Observing this year’s drug-related deaths figures may have a sense of familiarity and consequently lack the opportunity to respond with conviction and innovation. An increase is a warning, however, that our best efforts are not good enough.
As ever there is no simple solution and interpretation of these figures has to recognise the variability and many factors implicated in causing deaths.

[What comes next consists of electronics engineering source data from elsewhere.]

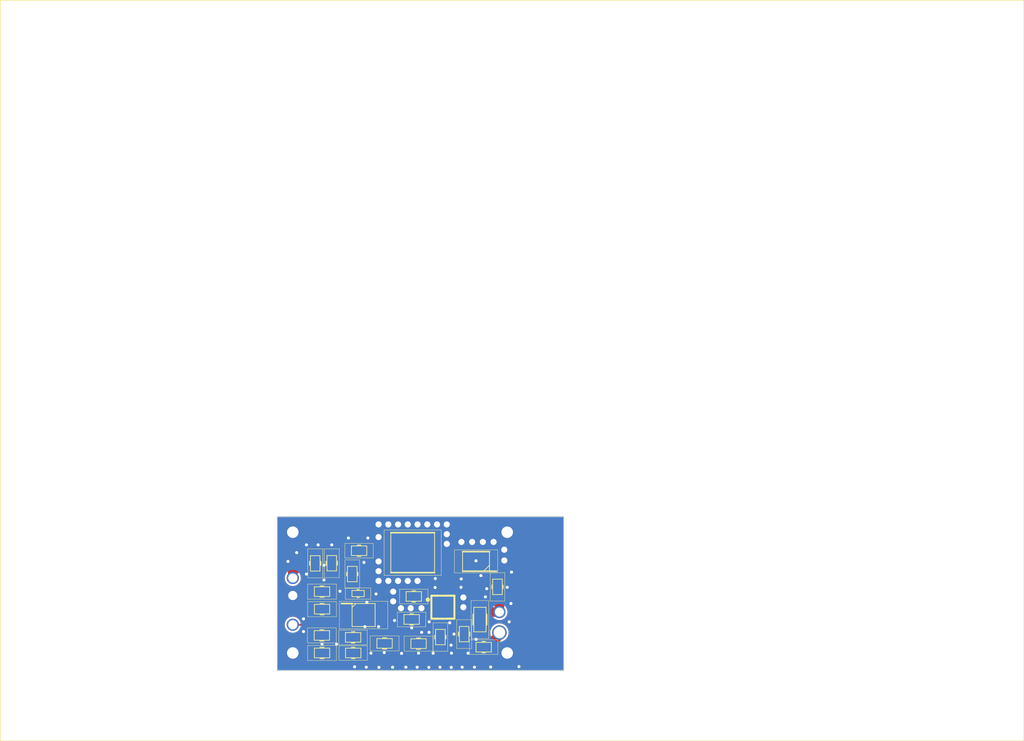
<source format=kicad_pcb>
(kicad_pcb (version 20221018) (generator pcbnew)

  (general
    (thickness 1.6)
  )

  (paper "A4")
  (layers
    (0 "F.Cu" signal)
    (31 "B.Cu" signal)
    (32 "B.Adhes" user "B.Adhesive")
    (33 "F.Adhes" user "F.Adhesive")
    (34 "B.Paste" user)
    (35 "F.Paste" user)
    (36 "B.SilkS" user "B.Silkscreen")
    (37 "F.SilkS" user "F.Silkscreen")
    (38 "B.Mask" user)
    (39 "F.Mask" user)
    (40 "Dwgs.User" user "User.Drawings")
    (41 "Cmts.User" user "User.Comments")
    (42 "Eco1.User" user "User.Eco1")
    (43 "Eco2.User" user "User.Eco2")
    (44 "Edge.Cuts" user)
    (45 "Margin" user)
    (46 "B.CrtYd" user "B.Courtyard")
    (47 "F.CrtYd" user "F.Courtyard")
    (48 "B.Fab" user)
    (49 "F.Fab" user)
    (50 "User.1" user)
    (51 "User.2" user)
    (52 "User.3" user)
    (53 "User.4" user)
    (54 "User.5" user)
    (55 "User.6" user)
    (56 "User.7" user)
    (57 "User.8" user)
    (58 "User.9" user)
  )

  (setup
    (stackup
      (layer "F.SilkS" (type "Top Silk Screen"))
      (layer "F.Paste" (type "Top Solder Paste"))
      (layer "F.Mask" (type "Top Solder Mask") (thickness 0.01))
      (layer "F.Cu" (type "copper") (thickness 0.035))
      (layer "dielectric 1" (type "core") (thickness 1.51) (material "FR4") (epsilon_r 4.5) (loss_tangent 0.02))
      (layer "B.Cu" (type "copper") (thickness 0.035))
      (layer "B.Mask" (type "Bottom Solder Mask") (thickness 0.01))
      (layer "B.Paste" (type "Bottom Solder Paste"))
      (layer "B.SilkS" (type "Bottom Silk Screen"))
      (copper_finish "None")
      (dielectric_constraints no)
    )
    (pad_to_mask_clearance 0)
    (pcbplotparams
      (layerselection 0x00010fc_ffffffff)
      (plot_on_all_layers_selection 0x0000000_00000000)
      (disableapertmacros false)
      (usegerberextensions true)
      (usegerberattributes true)
      (usegerberadvancedattributes true)
      (creategerberjobfile true)
      (dashed_line_dash_ratio 12.000000)
      (dashed_line_gap_ratio 3.000000)
      (svgprecision 6)
      (plotframeref false)
      (viasonmask false)
      (mode 1)
      (useauxorigin false)
      (hpglpennumber 1)
      (hpglpenspeed 20)
      (hpglpendiameter 15.000000)
      (dxfpolygonmode true)
      (dxfimperialunits true)
      (dxfusepcbnewfont true)
      (psnegative false)
      (psa4output false)
      (plotreference true)
      (plotvalue true)
      (plotinvisibletext false)
      (sketchpadsonfab false)
      (subtractmaskfromsilk true)
      (outputformat 1)
      (mirror false)
      (drillshape 0)
      (scaleselection 1)
      (outputdirectory "Gerbers/")
    )
  )

  (net 0 "")
  (net 1 "Net-(IC1-FB)")
  (net 2 "Net-(IC1-COMP)")
  (net 3 "Net-(IC1-RC)")
  (net 4 "Net-(IC1-SS)")
  (net 5 "Net-(D8-Conn)")
  (net 6 "Net-(C2-Pad1)")
  (net 7 "Net-(IC1-BP)")
  (net 8 "Net-(IC1-ISNS)")
  (net 9 "Net-(D10-Conn)")
  (net 10 "Net-(D12-Pad1)")
  (net 11 "Net-(D6-Conn)")
  (net 12 "Net-(Q1-D_1)")
  (net 13 "Net-(D17-Conn)")
  (net 14 "Net-(IC1-GDRV)")
  (net 15 "Net-(L2-Pad1)")
  (net 16 "Net-(Q1-S_1)")
  (net 17 "Net-(Q1-G)")
  (net 18 "GND")

  (footprint "Wire_holes:WireHole_1p5" (layer "F.Cu") (at 128.524 135.763))

  (footprint "Capacitor_SMD:C_0805_2012Metric_Pad1.18x1.45mm_HandSolder" (layer "F.Cu") (at 113.5595 137.1854))

  (footprint "Capacitor_SMD:C_0805_2012Metric_Pad1.18x1.45mm_HandSolder" (layer "F.Cu") (at 106.68 126.7245 -90))

  (footprint "Resistor_SMD:R_0805_2012Metric_Pad1.20x1.40mm_HandSolder" (layer "F.Cu") (at 109.458 136.398 180))

  (footprint "Resistor_SMD:R_0805_2012Metric_Pad1.20x1.40mm_HandSolder" (layer "F.Cu") (at 109.347 128.143 90))

  (footprint "libraries:WireHole_1p2" (layer "F.Cu") (at 101.6 130.937))

  (footprint "Resistor_SMD:R_0805_2012Metric_Pad1.20x1.40mm_HandSolder" (layer "F.Cu") (at 109.474 138.43 180))

  (footprint "Resistor_SMD:R_0805_2012Metric_Pad1.20x1.40mm_HandSolder" (layer "F.Cu") (at 117.0846 134.0612))

  (footprint "libraries:WireHole_1p2" (layer "F.Cu") (at 128.524 133.096))

  (footprint "Capacitor_SMD:C_0805_2012Metric_Pad1.18x1.45mm_HandSolder" (layer "F.Cu") (at 105.41 132.715))

  (footprint "Capacitor_SMD:C_0805_2012Metric_Pad1.18x1.45mm_HandSolder" (layer "F.Cu")
    (tstamp 494fcf6f-cf66-48fe-ba54-32bcb952514e)
    (at 123.9266 135.9662 -90)
    (descr "Capacitor SMD 0805 (2012 Metric), square (rectangular) end terminal, IPC_7351 nominal with elongated pad for handsoldering. (Body size source: IPC-SM-782 page 76, https://www.pcb-3d.com/wordpress/wp-content/uploads/ipc-sm-782a_amendment_1_and_2.pdf, https://docs.google.com/spreadsheets/d/1BsfQQcO9C6DZCsRaXUlFlo91Tg2WpOkGARC1WS5S8t0/edit?usp=sharing), generated with kicad-footprint-generator")
    (tags "capacitor handsolder")
    (property "Sheetfile" "Main_PCB_002.kicad_sch")
    (property "Sheetname" "")
    (property "ki_description" "Unpolarized capacitor")
    (property "ki_keywords" "cap capacitor")
    (path "/d7d17e95-45fe-4f27-8084-f89d57666df7")
    (attr smd)
    (fp_text reference "C30" (at 0 -1.68 -270) (layer "F.SilkS") hide
        (effects (font (face "Tahoma") (size 1 1) (thickness 0.15)))
      (tstamp 9b774789-e1ef-402d-92c6-c493d0c2acf9)
      (render_cache "C30" 90
        (polygon
          (pts
            (xy 126.037231 136.64666)            (xy 126.037101 136.659145)            (xy 126.036712 136.671504)            (xy 126.036063 136.683737)
            (xy 126.035155 136.695844)            (xy 126.033987 136.707825)            (xy 126.03256 136.719
... [951524 chars truncated]
</source>
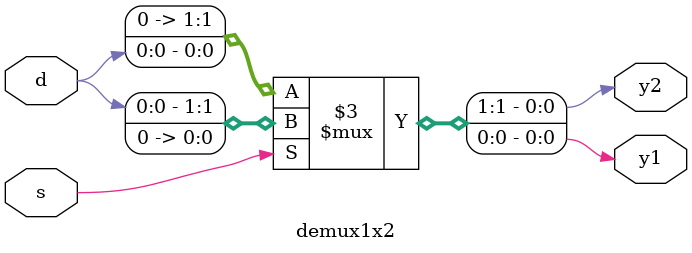
<source format=v>
module demux1x2(input s,input d, output reg y1,y2);
always @(*)
begin
  if(s) 
    {y2,y1} = {d,1'b0};
  else
    {y2,y1} = {1'b0,d};
end
endmodule
</source>
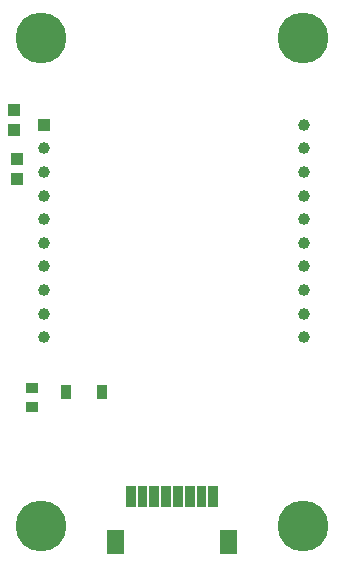
<source format=gbr>
%TF.GenerationSoftware,KiCad,Pcbnew,(6.0.11)*%
%TF.CreationDate,2023-03-01T16:43:23-07:00*%
%TF.ProjectId,Wirless-Module,5769726c-6573-4732-9d4d-6f64756c652e,rev?*%
%TF.SameCoordinates,Original*%
%TF.FileFunction,Soldermask,Top*%
%TF.FilePolarity,Negative*%
%FSLAX46Y46*%
G04 Gerber Fmt 4.6, Leading zero omitted, Abs format (unit mm)*
G04 Created by KiCad (PCBNEW (6.0.11)) date 2023-03-01 16:43:23*
%MOMM*%
%LPD*%
G01*
G04 APERTURE LIST*
%ADD10C,0.010000*%
%ADD11C,1.008000*%
%ADD12R,1.008000X1.008000*%
%ADD13R,1.020000X0.940000*%
%ADD14C,4.300000*%
%ADD15R,0.965200X1.295400*%
%ADD16R,1.000000X1.100000*%
G04 APERTURE END LIST*
%TO.C,P1*%
G36*
X183086200Y-118466200D02*
G01*
X181733800Y-118466200D01*
X181733800Y-116513800D01*
X183086200Y-116513800D01*
X183086200Y-118466200D01*
G37*
D10*
X183086200Y-118466200D02*
X181733800Y-118466200D01*
X181733800Y-116513800D01*
X183086200Y-116513800D01*
X183086200Y-118466200D01*
G36*
X179486200Y-114416200D02*
G01*
X178733800Y-114416200D01*
X178733800Y-112763800D01*
X179486200Y-112763800D01*
X179486200Y-114416200D01*
G37*
X179486200Y-114416200D02*
X178733800Y-114416200D01*
X178733800Y-112763800D01*
X179486200Y-112763800D01*
X179486200Y-114416200D01*
G36*
X181486200Y-114416200D02*
G01*
X180733800Y-114416200D01*
X180733800Y-112763800D01*
X181486200Y-112763800D01*
X181486200Y-114416200D01*
G37*
X181486200Y-114416200D02*
X180733800Y-114416200D01*
X180733800Y-112763800D01*
X181486200Y-112763800D01*
X181486200Y-114416200D01*
G36*
X177486200Y-114416200D02*
G01*
X176733800Y-114416200D01*
X176733800Y-112763800D01*
X177486200Y-112763800D01*
X177486200Y-114416200D01*
G37*
X177486200Y-114416200D02*
X176733800Y-114416200D01*
X176733800Y-112763800D01*
X177486200Y-112763800D01*
X177486200Y-114416200D01*
G36*
X180486200Y-114416200D02*
G01*
X179733800Y-114416200D01*
X179733800Y-112763800D01*
X180486200Y-112763800D01*
X180486200Y-114416200D01*
G37*
X180486200Y-114416200D02*
X179733800Y-114416200D01*
X179733800Y-112763800D01*
X180486200Y-112763800D01*
X180486200Y-114416200D01*
G36*
X174486200Y-114416200D02*
G01*
X173733800Y-114416200D01*
X173733800Y-112763800D01*
X174486200Y-112763800D01*
X174486200Y-114416200D01*
G37*
X174486200Y-114416200D02*
X173733800Y-114416200D01*
X173733800Y-112763800D01*
X174486200Y-112763800D01*
X174486200Y-114416200D01*
G36*
X178486200Y-114416200D02*
G01*
X177733800Y-114416200D01*
X177733800Y-112763800D01*
X178486200Y-112763800D01*
X178486200Y-114416200D01*
G37*
X178486200Y-114416200D02*
X177733800Y-114416200D01*
X177733800Y-112763800D01*
X178486200Y-112763800D01*
X178486200Y-114416200D01*
G36*
X175486200Y-114416200D02*
G01*
X174733800Y-114416200D01*
X174733800Y-112763800D01*
X175486200Y-112763800D01*
X175486200Y-114416200D01*
G37*
X175486200Y-114416200D02*
X174733800Y-114416200D01*
X174733800Y-112763800D01*
X175486200Y-112763800D01*
X175486200Y-114416200D01*
G36*
X176486200Y-114416200D02*
G01*
X175733800Y-114416200D01*
X175733800Y-112763800D01*
X176486200Y-112763800D01*
X176486200Y-114416200D01*
G37*
X176486200Y-114416200D02*
X175733800Y-114416200D01*
X175733800Y-112763800D01*
X176486200Y-112763800D01*
X176486200Y-114416200D01*
G36*
X173486200Y-118466200D02*
G01*
X172133800Y-118466200D01*
X172133800Y-116513800D01*
X173486200Y-116513800D01*
X173486200Y-118466200D01*
G37*
X173486200Y-118466200D02*
X172133800Y-118466200D01*
X172133800Y-116513800D01*
X173486200Y-116513800D01*
X173486200Y-118466200D01*
%TD*%
D11*
%TO.C,U1*%
X188839000Y-82171500D03*
X188839000Y-84171500D03*
X188839000Y-86171500D03*
X188839000Y-88171500D03*
X188839000Y-90171500D03*
X188839000Y-92171500D03*
X188839000Y-94171500D03*
X188839000Y-96171500D03*
X188839000Y-98171500D03*
X188839000Y-100171500D03*
X166839000Y-100171500D03*
X166839000Y-98171500D03*
X166839000Y-96171500D03*
X166839000Y-94171500D03*
X166839000Y-92171500D03*
X166839000Y-90171500D03*
X166839000Y-88171500D03*
X166839000Y-86171500D03*
X166839000Y-84171500D03*
D12*
X166839000Y-82171500D03*
%TD*%
D13*
%TO.C,R1*%
X165820000Y-106040000D03*
X165820000Y-104460000D03*
%TD*%
D14*
%TO.C,H4*%
X166560500Y-116141500D03*
%TD*%
%TO.C,H3*%
X188785500Y-74866500D03*
%TD*%
%TO.C,H2*%
X188785500Y-116141500D03*
%TD*%
%TO.C,H1*%
X166560500Y-74866500D03*
%TD*%
D15*
%TO.C,D1*%
X168636000Y-104820000D03*
X171684000Y-104820000D03*
%TD*%
D16*
%TO.C,C2*%
X164270000Y-82610000D03*
X164270000Y-80910000D03*
%TD*%
%TO.C,C1*%
X164520000Y-85070000D03*
X164520000Y-86770000D03*
%TD*%
M02*

</source>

We do, however, have a guiding principle enshrined in a set of guidelines and a substantial body of research.
Medically assisted treatment in the form of opiate substitute prescription is effective if it is long term, consistent and supplemented by professional support. Relapse into dangerous drug taking is common and should be prevented or responded to urgently.
Situations which represent an increased risk of overdose are common in the lives of drug dependents and are generated by coercive abstinence while in custody or in medical settings during hospitalisation and when well-intentioned encouragement reduces opiate substitute treatment to levels below a well-researched therapeutic level.
Applying the knowledge we have painfully gained in three decades of harm minimisation should be something we are careful to recognise.
Dr Roy Robertson is an Edinburgh GP and chair of the National Forum on Drug Related Deaths.